Reproduce the lines below exactly. Begin with the first, end with the line containing "Zahlung, Versand & Rückgabe", and leave out the pictures.

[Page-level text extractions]
───

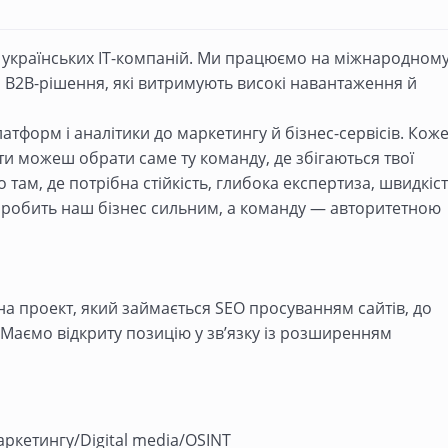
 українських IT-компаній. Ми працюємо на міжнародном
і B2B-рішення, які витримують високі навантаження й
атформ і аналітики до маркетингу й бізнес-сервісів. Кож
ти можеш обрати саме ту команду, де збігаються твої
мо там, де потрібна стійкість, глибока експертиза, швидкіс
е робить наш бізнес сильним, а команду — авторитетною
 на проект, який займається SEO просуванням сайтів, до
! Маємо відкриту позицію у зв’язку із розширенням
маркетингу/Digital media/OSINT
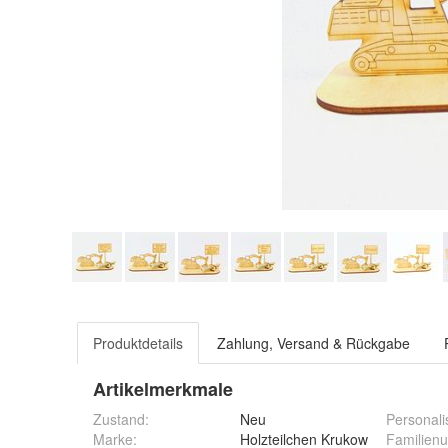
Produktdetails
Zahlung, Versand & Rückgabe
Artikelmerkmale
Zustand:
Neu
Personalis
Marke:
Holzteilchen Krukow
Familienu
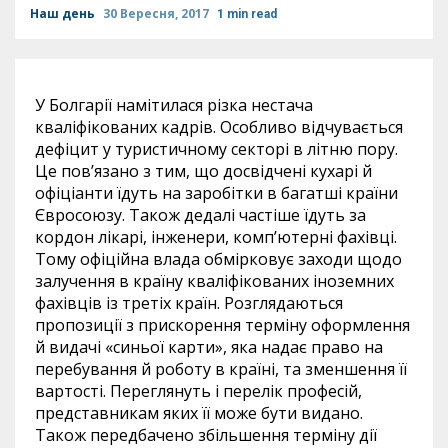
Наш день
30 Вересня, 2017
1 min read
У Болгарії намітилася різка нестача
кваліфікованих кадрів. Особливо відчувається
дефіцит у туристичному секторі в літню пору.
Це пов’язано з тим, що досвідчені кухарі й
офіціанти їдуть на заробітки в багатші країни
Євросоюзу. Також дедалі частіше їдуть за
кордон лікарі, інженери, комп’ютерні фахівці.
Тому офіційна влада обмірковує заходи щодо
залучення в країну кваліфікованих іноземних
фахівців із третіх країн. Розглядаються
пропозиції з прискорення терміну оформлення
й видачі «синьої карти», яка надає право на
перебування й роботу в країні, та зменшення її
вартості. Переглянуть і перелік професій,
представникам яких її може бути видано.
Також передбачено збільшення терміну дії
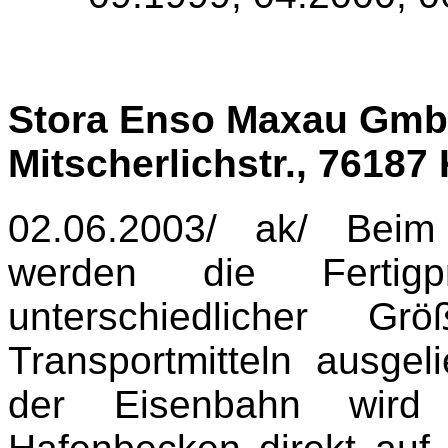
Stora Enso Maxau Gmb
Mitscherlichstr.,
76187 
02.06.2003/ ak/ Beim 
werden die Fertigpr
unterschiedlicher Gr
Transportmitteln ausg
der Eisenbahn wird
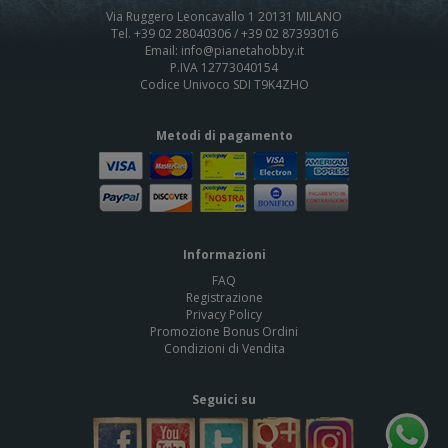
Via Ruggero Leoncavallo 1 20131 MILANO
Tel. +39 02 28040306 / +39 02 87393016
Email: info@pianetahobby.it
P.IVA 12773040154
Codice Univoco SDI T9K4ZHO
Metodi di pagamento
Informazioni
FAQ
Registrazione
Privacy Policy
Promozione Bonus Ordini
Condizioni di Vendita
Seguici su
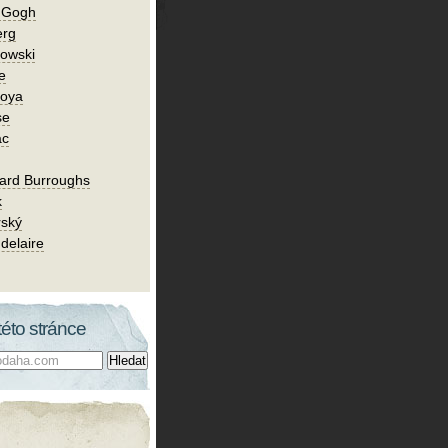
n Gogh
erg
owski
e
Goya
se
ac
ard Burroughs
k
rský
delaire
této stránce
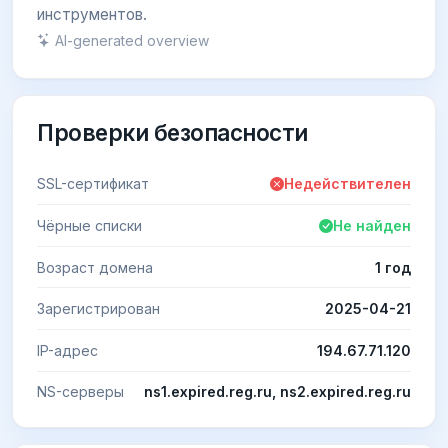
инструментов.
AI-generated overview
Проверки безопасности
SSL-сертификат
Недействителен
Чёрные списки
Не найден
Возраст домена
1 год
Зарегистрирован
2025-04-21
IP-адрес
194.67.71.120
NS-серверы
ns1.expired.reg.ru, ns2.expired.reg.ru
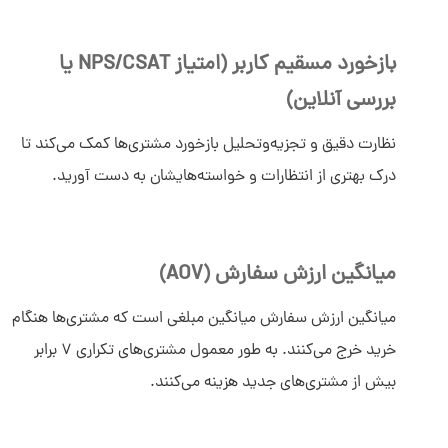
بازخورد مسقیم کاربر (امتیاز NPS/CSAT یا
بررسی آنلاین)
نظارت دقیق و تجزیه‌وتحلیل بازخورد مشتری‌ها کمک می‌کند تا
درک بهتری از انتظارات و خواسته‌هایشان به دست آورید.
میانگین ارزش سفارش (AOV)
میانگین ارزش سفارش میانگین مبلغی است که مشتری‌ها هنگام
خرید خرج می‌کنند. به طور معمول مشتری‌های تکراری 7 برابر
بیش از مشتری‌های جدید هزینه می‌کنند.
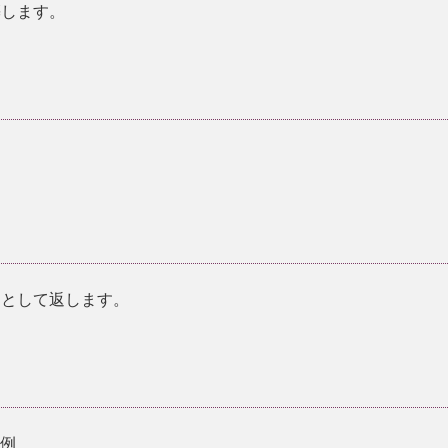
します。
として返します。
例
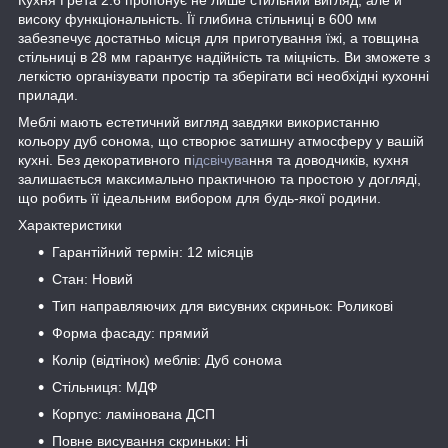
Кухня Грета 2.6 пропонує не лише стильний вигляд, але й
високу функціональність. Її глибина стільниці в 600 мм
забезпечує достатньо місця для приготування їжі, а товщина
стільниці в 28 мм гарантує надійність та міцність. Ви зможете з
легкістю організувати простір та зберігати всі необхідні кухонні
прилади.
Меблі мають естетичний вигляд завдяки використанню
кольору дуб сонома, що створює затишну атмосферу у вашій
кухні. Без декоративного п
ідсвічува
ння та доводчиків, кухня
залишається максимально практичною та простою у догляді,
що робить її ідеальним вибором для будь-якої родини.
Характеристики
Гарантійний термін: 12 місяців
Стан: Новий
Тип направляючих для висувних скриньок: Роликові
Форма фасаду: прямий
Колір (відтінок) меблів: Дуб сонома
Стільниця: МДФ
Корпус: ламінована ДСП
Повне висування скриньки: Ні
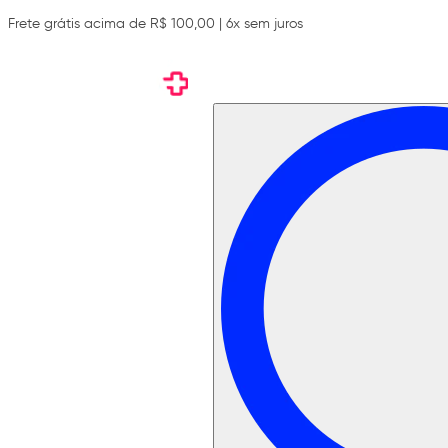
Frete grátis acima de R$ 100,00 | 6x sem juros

───

▶ _Expected answer_
 українських IT-компаній. Ми працюємо на міжнародном
і B2B-рішення, які витримують високі навантаження й
атформ і аналітики до маркетингу й бізнес-сервісів. Кож
ти можеш обрати саме ту команду, де збігаються твої
мо там, де потрібна стійкість, глибока експертиза, швидкіс
е робить наш бізнес сильним, а команду — авторитетною
 на проект, який займається SEO просуванням сайтів, до
! Маємо відкриту позицію у зв’язку із розширенням
маркетингу/Digital media/OSINT
Produktdetails
Zahlung, Versand & Rückgabe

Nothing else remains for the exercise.